Source: The Cookbook of the United States Navy, Revised 1944
 
I once worked for a family from Trinidad. We were remodling a house for them in Ft. Lauderdale. The agreement was salary plus lodging and food.
While I was fine with staying in the house while we worked on it, the food was different.
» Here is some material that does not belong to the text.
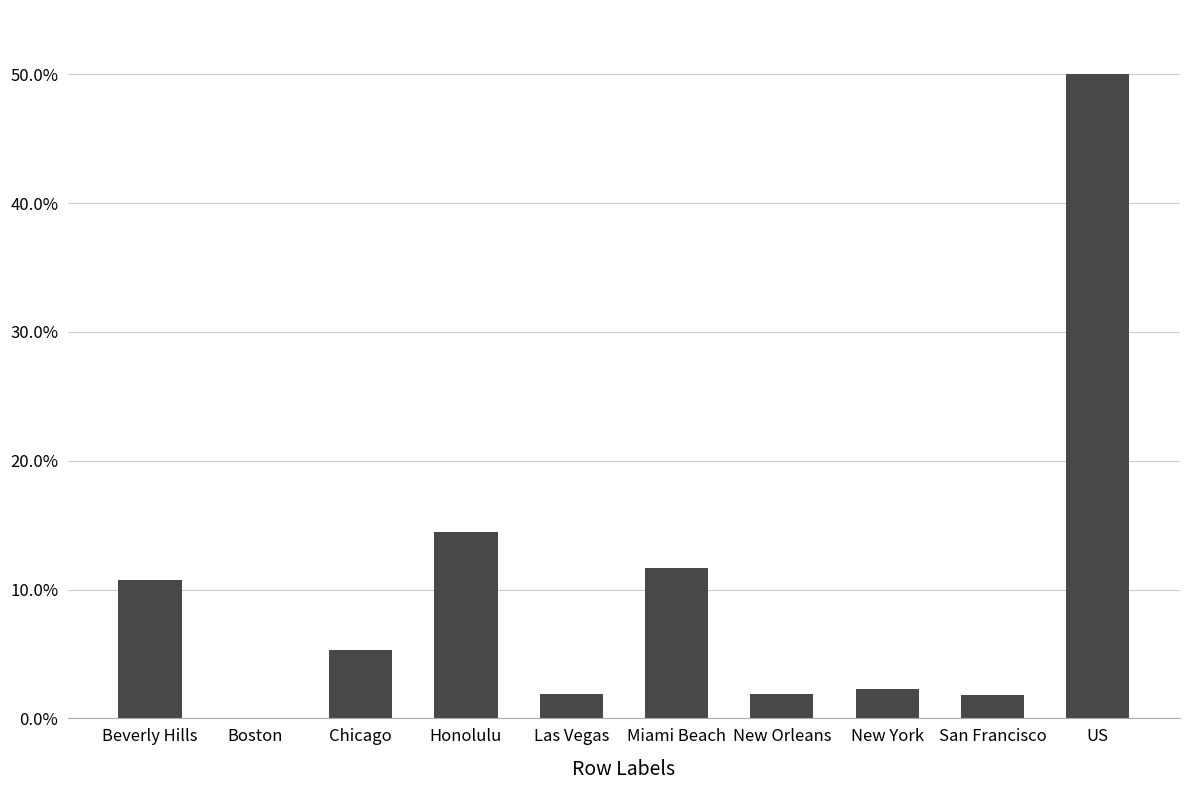

At which label is the value closest to 0?

Boston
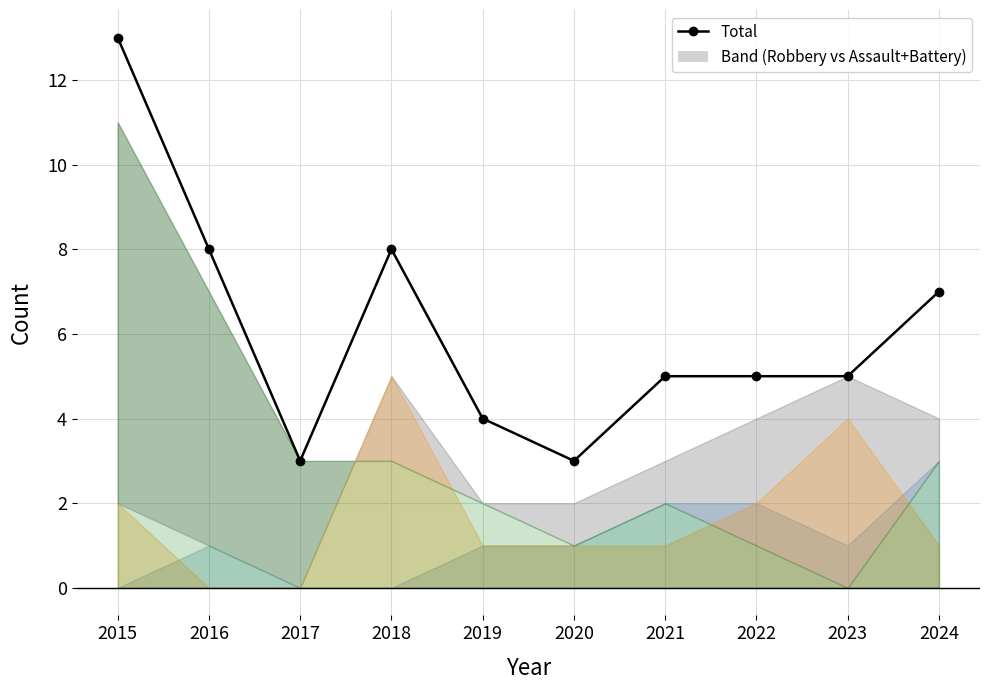

List the labels in order of value, largest first.

2015, 2016, 2018, 2024, 2021, 2022, 2023, 2019, 2017, 2020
Every meal was curry something. Even breafast was curry something. We must have eaten a pound of curry in 4 weeks time LOL! Indians use a lot of curry. I like curry , but not 3 meals a day. Your post brought back memories! I might just try this one;)
 
I don't remember having this one when I was in the navy, but that could mean that it was good enough not to complain about. Of course, I could never admit that aboard ship. LOL These recipes come from my quarterly newsletter from the "Tin Can Sailor" association. I wonder if I did a search on that navy cookbook if I could find it online.
 
You may already know this, Crabber, but "tin cans" are what sailors call destroyers and destroyer escorts. The outer skin on those ships is only 1/4" thick.
 
Lat evening I did a search and found the "Cookbook Of The United States Navy (revised 1944)" and did some very interesting reading. I read through three or four chapters and it was intersting to read about their take on nutrition and balanced meals. What was most interesting to me though was the sample weekly menus they had for each season of the year. Looking through the menu and remembering the variety of the food set before us gave me a greater appreciation for the food that all of us complained about. Granted, it wasn't like Mom's cooking. But frankly, it was better balanced nutritionally and far more variety than we ever had at home. But I also have to remember that it took a pretty large cooking staff to take care of all that work too.